In September, 2017, the Ministry of Corporate Affairs cancelled the registration of 2.10 lakh Companies and identified 1,06,578 Directors for disqualification under Section 164(2)(a) of the Companies Act, 2013 as on September 12, 2017. Section 164 (2) (a) of the Companies Act, 2013, provides the grounds for disqualifying directors if the company has not filed financial statements or annual returns for a continuous period of three fiscal years.

However, Section 164 came into force from 1st April, 2014, through the MCA notification dated 26th March, 2014. Thus, it covers fiscal years from the FY 2014-2015. The 2013 Act allows companies to hold their annual general meetings within six months from the closing date of the financial year. Thereafter, companies have another 60 days to file annual returns.Therefore, 30th November, 2017 would be the final date for the filing of the Annual Returns, to avoid the ambit under Section 164, while calculating the three-year non-compliance period. However, the MCA started the process of cancelling the registration of the Companies and disqualification of Directors in September, 2017, rather than waiting to take action after November, 2017.  Therefore, the action of the Ministry is liable to challenge before the Courts as the action of the MCA may be considered as retrospective application of law. It also gives the disqualified Companies additional opportunity to cover up their defects by taking advantage of the lack of legal backing for the action of the MCA. Companies which were actually front companies or shell companies as of September, 2017, may have immediately cured the procedural defects and filed their Annual Returns by November, 2017 and then such Companies can claim in Court that their actions are well within the bounds of the law, since the period of non-compliance would come into effect only from 30th November, 2017. If the MCA had waited till November, 2017 before starting the process of cancellation of registration of Companies, then that additional window to escape the arms of the law would have been lost for shell companies.

**Data supplied**
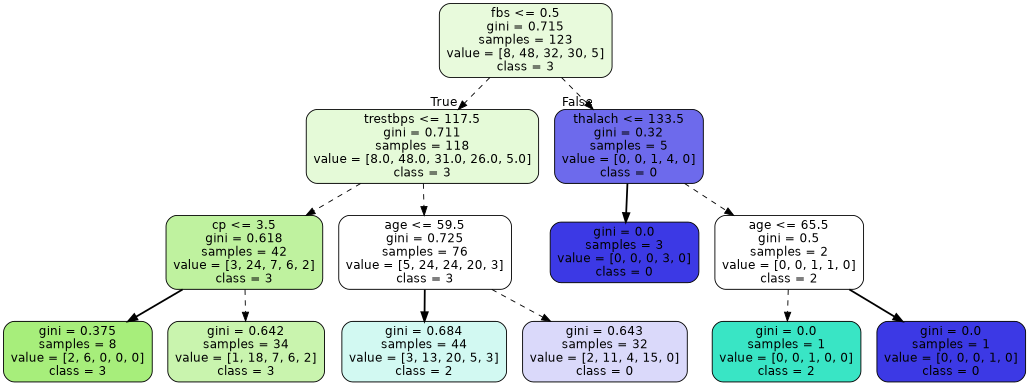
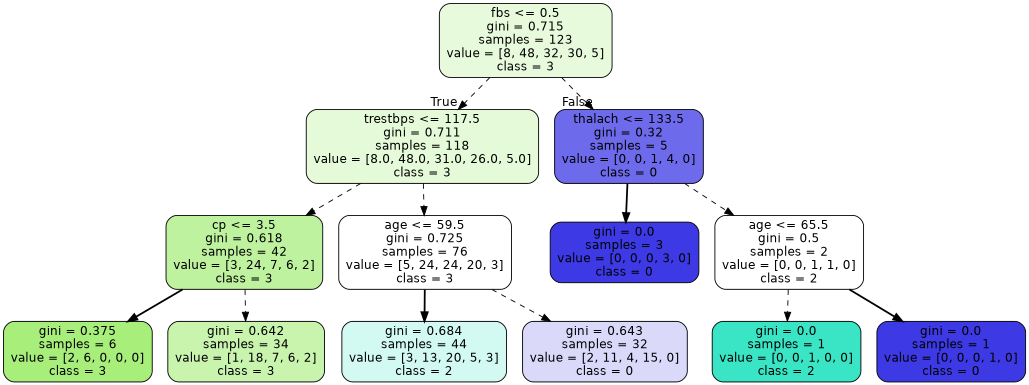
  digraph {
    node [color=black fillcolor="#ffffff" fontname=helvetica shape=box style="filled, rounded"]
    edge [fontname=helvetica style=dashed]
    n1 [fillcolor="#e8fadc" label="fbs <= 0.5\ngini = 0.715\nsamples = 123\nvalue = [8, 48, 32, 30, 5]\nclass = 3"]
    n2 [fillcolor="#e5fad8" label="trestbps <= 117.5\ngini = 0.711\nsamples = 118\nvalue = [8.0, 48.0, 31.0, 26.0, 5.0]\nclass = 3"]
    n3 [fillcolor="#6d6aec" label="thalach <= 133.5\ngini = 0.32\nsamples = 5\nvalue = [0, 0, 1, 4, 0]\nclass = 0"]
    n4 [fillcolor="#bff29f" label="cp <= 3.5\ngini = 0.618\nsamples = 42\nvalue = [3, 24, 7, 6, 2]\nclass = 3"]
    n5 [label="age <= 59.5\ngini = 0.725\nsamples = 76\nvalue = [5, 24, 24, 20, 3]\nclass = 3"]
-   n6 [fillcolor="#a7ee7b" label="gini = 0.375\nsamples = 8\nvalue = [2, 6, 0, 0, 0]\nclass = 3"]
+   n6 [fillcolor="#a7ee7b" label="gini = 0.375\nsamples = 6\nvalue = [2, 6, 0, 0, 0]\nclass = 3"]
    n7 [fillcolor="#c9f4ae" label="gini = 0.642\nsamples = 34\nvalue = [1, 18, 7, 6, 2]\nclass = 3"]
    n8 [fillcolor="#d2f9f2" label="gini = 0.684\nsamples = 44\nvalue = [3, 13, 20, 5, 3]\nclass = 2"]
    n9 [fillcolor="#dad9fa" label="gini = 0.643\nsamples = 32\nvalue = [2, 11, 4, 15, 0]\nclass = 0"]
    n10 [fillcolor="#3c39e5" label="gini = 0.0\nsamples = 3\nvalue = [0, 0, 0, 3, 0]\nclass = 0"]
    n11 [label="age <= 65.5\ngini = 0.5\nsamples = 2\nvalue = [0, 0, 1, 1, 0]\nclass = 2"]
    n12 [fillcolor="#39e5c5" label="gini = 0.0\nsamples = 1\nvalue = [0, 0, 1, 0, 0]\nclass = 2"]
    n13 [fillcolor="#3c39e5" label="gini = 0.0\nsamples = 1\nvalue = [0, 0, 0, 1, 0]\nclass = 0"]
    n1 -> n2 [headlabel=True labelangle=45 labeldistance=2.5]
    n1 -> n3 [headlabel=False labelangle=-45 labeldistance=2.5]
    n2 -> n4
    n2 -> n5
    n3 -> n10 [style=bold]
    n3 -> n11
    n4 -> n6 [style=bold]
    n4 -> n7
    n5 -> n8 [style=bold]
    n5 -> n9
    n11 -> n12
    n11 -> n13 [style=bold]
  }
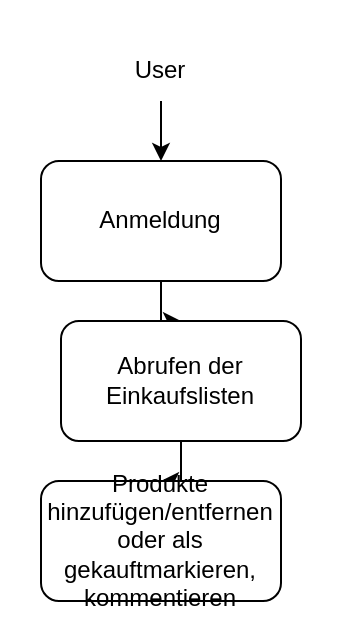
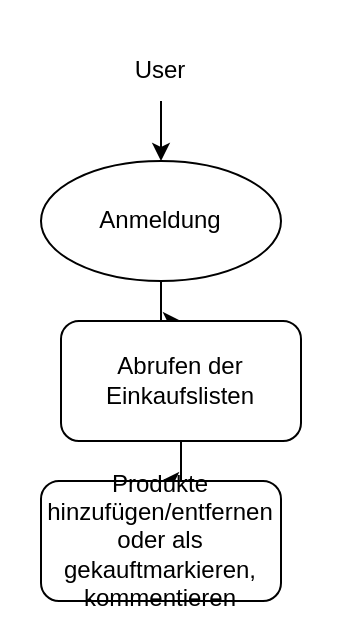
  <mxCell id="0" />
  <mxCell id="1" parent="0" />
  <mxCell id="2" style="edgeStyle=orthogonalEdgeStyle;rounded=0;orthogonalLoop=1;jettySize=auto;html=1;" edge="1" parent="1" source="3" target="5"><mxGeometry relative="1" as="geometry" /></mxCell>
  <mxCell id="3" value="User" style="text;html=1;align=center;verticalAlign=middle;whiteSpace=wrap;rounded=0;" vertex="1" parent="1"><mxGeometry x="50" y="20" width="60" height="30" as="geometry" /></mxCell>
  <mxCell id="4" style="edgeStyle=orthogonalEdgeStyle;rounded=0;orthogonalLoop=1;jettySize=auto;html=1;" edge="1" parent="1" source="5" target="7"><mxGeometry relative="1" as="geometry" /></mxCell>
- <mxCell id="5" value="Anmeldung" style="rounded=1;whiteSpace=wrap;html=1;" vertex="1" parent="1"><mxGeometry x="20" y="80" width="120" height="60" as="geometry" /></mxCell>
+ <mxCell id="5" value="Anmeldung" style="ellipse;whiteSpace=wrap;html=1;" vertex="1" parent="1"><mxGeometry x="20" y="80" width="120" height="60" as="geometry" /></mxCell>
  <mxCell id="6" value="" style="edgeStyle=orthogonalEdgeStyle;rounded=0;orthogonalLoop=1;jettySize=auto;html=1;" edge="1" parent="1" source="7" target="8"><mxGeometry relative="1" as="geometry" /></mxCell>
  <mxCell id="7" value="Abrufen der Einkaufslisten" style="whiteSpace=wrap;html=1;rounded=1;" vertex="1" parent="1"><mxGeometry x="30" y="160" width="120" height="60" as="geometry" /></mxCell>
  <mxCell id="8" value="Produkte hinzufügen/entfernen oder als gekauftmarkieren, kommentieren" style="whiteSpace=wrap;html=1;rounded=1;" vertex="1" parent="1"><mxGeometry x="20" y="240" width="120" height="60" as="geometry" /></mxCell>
---
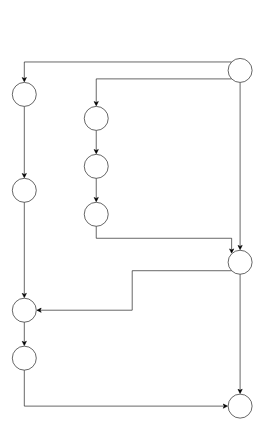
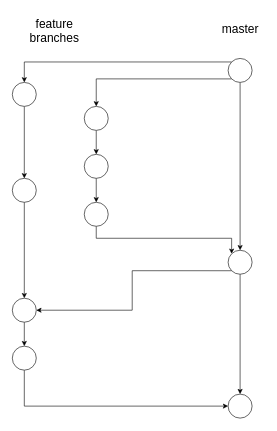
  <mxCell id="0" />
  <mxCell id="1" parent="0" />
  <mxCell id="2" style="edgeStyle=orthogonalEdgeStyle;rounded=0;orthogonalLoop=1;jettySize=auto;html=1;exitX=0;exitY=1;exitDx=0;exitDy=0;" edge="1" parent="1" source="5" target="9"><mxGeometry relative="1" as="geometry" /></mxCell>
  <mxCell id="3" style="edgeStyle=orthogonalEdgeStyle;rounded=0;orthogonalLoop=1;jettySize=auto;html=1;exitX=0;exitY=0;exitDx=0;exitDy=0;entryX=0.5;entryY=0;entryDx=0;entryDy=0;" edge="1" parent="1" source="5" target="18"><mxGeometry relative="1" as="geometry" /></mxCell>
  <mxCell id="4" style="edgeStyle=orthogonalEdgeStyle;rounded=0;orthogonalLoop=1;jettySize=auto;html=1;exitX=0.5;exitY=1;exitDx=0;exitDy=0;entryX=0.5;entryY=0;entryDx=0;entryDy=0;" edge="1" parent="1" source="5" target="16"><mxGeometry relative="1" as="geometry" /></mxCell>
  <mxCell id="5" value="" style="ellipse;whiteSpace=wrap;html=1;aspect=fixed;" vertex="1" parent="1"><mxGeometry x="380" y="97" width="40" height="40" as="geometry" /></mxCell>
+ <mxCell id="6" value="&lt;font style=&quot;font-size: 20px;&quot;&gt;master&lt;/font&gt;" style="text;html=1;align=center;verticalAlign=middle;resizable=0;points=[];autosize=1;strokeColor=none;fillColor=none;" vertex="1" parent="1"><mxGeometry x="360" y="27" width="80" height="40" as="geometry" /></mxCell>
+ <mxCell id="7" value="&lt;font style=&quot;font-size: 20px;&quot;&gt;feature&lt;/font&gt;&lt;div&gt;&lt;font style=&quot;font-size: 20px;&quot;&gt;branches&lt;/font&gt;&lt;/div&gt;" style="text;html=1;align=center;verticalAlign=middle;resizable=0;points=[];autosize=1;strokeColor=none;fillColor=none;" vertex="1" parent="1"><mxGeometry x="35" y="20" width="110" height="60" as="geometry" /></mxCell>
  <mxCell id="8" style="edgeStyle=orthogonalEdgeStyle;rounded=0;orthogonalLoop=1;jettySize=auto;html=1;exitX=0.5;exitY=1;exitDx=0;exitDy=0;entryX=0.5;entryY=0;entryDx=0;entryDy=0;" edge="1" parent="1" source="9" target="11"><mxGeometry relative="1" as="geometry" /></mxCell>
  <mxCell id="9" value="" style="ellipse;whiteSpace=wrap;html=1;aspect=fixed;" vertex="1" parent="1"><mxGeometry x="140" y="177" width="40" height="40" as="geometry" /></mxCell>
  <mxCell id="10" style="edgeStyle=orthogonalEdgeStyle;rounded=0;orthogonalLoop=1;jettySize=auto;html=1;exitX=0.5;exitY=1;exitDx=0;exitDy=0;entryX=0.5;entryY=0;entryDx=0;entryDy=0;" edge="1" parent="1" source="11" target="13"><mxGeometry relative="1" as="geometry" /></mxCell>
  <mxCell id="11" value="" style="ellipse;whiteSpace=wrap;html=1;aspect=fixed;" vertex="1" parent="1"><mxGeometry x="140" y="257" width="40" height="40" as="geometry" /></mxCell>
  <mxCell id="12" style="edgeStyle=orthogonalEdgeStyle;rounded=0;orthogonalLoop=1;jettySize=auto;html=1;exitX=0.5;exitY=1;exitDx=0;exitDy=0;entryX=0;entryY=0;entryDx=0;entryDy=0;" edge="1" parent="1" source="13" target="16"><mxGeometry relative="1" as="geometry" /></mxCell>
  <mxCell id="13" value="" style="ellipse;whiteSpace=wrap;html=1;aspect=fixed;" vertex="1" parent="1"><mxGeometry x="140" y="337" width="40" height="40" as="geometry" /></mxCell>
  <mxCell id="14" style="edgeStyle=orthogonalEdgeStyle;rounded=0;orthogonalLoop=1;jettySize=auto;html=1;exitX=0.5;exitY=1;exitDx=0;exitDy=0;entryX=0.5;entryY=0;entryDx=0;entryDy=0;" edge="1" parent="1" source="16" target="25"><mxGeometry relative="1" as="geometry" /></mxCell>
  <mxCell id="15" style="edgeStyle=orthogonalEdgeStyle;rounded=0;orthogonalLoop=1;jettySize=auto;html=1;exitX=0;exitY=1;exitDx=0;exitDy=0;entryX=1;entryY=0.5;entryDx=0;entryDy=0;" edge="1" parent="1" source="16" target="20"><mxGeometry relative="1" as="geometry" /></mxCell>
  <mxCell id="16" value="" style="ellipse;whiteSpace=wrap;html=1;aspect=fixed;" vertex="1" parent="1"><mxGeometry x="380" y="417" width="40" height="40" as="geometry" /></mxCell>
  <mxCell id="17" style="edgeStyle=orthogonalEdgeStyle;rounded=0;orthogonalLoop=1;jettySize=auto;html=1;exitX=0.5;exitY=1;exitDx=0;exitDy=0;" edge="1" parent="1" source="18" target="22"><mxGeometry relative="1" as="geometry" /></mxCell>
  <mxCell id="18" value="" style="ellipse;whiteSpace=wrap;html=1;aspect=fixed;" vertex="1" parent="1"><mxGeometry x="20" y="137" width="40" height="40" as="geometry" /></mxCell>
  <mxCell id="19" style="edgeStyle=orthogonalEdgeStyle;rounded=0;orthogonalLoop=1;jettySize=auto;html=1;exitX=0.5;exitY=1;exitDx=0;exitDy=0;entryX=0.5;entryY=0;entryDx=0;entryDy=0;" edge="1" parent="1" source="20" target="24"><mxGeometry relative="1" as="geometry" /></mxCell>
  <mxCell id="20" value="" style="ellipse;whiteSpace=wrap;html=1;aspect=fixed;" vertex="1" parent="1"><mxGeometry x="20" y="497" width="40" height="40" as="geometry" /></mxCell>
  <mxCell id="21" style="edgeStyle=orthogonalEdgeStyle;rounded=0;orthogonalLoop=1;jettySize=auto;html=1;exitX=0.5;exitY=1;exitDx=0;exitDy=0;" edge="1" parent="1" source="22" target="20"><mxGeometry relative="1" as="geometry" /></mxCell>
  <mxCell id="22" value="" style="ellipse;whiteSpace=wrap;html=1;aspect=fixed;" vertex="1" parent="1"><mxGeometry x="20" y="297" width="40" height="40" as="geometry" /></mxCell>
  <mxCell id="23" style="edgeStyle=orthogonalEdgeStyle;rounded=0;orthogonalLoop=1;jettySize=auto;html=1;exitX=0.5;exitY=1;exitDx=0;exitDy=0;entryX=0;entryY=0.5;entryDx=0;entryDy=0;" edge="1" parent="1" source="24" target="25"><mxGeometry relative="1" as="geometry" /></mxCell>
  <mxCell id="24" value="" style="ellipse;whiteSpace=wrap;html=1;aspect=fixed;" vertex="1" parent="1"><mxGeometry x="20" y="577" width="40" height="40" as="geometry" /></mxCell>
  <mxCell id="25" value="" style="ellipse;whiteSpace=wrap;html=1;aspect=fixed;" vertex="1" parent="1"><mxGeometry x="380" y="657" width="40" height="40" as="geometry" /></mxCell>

**Problems to work on**
• a. Answer these questions from the passage on director disqualification:
(i) How many directors were identified for disqualification as on September 12, 2017?
(ii) From what date did Section 164 come into force?
(iii) After the period for holding the annual general meeting, how many more days do companies have to file annual returns?
• b. Edit the passage on director disqualification by writing out everything from "In September, 2017, the" down to "of three fiscal years.", with "fiscal years" changed to "financial years".

**Answers to the exercise**
• a.
(i) 1,06,578 directors
(ii) 1st April, 2014
(iii) 60 days

• b.
In September, 2017, the Ministry of Corporate Affairs cancelled the registration of 2.10 lakh Companies and identified 1,06,578 Directors for disqualification under Section 164(2)(a) of the Companies Act, 2013 as on September 12, 2017. Section 164 (2) (a) of the Companies Act, 2013, provides the grounds for disqualifying directors if the company has not filed financial statements or annual returns for a continuous period of three financial years.